───── READING PASSAGE
In Naples, urs sanguinium, the City of Blood, three times a year, a strange holy ritual occurs. Two sealed vials, one large, one small, of dried blood belonging to the martyred Saint Januarius or San Gennaro as he is known to the Neapolitans are taken out of locked down security and presented to the gathered faithful in Naples Cathedral. Thousands assemble to witness the miracle of the liquefaction, San Gennaro’s desiccated blood slowly returning to life within the sealed crystal reliquaries.

The blood of San Gennaro

According to various unsubstantiated hagiographies (Actual detail is very thin on the holy ground…), San Gennaro was probably beheaded under the orders of Emperor Diocletian in the 430s during the Great Persecution for sheltering and protecting Christians. His body and head were separated for centuries and finally unified in 1497 at the instigation of Cardinal Oliviero Carafa, when his remains laid to rest in an ornate High Renaissance style crypt called the Succorpo beneath the cathedral.
──────────
ACTIVITIES:
1) Could you rewrite the listing from its first line up to and including the line with "You are a photographer adjusting", replacing "bicycle" with "scooter" and leaving everything else unchanged?
2) How would you extend the passage on San Gennaro's blood, picking up right after its final sentence?
The listing that follows this passage on San Gennaro's blood has no connection to it.
───── SOURCE RECORDS
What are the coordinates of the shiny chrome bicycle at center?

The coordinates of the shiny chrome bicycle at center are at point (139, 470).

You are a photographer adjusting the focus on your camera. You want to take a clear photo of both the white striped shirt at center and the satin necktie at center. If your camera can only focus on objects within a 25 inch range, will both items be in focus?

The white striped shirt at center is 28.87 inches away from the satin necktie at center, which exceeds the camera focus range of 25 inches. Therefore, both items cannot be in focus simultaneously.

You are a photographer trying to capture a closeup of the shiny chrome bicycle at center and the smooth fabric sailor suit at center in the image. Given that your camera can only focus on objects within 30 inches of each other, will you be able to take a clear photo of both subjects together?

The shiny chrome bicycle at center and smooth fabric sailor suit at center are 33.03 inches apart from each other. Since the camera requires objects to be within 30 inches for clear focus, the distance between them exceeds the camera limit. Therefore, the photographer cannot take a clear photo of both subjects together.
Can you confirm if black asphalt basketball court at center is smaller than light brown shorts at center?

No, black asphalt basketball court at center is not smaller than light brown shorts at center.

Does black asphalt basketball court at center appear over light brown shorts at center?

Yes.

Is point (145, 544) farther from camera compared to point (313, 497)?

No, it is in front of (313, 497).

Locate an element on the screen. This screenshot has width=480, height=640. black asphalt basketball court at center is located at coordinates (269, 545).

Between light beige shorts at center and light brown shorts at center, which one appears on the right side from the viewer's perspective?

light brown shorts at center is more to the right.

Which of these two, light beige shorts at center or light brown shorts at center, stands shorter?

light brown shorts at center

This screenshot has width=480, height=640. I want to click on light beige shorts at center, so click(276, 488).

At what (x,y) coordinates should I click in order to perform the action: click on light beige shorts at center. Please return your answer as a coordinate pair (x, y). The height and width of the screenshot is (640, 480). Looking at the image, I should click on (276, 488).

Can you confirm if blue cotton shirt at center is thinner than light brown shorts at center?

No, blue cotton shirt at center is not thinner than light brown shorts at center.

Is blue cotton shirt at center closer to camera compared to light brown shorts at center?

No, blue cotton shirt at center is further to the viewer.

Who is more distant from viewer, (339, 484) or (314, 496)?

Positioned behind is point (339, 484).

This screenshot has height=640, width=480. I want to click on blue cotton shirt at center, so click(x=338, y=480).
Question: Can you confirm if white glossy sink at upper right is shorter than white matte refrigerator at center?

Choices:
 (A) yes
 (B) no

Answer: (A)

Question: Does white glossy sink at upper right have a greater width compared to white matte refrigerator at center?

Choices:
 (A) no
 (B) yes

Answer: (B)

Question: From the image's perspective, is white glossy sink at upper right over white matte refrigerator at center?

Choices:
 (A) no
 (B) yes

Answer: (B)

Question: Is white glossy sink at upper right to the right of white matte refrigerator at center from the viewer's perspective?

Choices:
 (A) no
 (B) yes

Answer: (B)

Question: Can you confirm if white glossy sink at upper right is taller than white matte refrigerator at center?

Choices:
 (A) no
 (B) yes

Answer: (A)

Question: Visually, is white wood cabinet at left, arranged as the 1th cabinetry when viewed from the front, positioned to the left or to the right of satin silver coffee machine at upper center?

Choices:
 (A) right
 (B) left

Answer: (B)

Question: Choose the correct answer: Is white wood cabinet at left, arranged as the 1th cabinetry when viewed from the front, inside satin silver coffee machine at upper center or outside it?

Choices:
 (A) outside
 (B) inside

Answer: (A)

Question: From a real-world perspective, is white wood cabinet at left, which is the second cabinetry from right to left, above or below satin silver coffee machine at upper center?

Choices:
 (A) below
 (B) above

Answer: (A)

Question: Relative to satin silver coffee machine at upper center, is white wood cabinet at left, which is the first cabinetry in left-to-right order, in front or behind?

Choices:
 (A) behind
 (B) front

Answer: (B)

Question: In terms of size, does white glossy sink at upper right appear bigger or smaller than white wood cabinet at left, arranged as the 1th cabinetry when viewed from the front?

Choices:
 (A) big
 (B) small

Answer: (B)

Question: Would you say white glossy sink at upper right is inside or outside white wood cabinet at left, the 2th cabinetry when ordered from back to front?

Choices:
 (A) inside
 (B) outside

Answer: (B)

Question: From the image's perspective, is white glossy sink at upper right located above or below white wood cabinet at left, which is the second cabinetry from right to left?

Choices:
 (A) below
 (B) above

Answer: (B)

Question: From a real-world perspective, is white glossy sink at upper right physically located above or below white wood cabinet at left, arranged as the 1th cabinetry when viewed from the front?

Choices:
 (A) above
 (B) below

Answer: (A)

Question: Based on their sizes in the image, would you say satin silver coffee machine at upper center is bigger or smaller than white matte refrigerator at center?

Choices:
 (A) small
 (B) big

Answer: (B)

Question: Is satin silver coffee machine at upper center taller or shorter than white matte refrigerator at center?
──────────
RESPONSES BY TASK:
1)
What are the coordinates of the shiny chrome scooter at center?

The coordinates of the shiny chrome scooter at center are at point (139, 470).

You are a photographer adjusting the focus on your camera. You want to take a clear photo of both the white striped shirt at center and the satin necktie at center. If your camera can only focus on objects within a 25 inch range, will both items be in focus?

2)
The first documented accounts of the Liquefazione ritual start in 1389 and since then thrice yearly, the city of Naples glleefully celebrates this powerful mix of religious and supernatural yearning. The saintly blood has been hermetically sealed in two vials of differing sealed behind two thicknesses of glass inside a silver reliquary since the 17th century. This in turn is zealously guarded under lock and key by city officials in a bank vault. On September 19th, St. Januarius Day, the day of his Martyrdom, December 16th, recognising his patronage of Naples and the Saturday before the first Sunday in May, his blood and osseous relics are brought together at Naples Cathedral and the city waits deliriously to see if the holy cruor will liquefy and bless the people of Napoli.

It is a bizarre and compulsive liturgy, soaked in all the pomp and hysteria of Catholic sanguineous rites but also on a deeper level, a pagan ancient one, associating blood sacrifices to the gods to heal scarification and wounds and bring prosperity and luck to a tumultuous, sacred and profane city. Naples bears the dark wounds of organised crime and urban poverty, political corruption, the fires of history lit and stoked by the infamous Camorra. Yet historically it is rich in continuous fertile history from the bronze age, flourishing in the Roman era right through to modern times; as a centre of heavy industry Naples was dreadfully bombed during the second world, in fact it was the most bombed Italian city, the Allies repeatedly bombarded the port facilities. Between 1940 and 1944 approximately 200 air strikes were carried out on Naples, added to 180 city raids it is estimated between 20-25,000 civilians were killed by Allied attacks.

Vesuvio from above & side..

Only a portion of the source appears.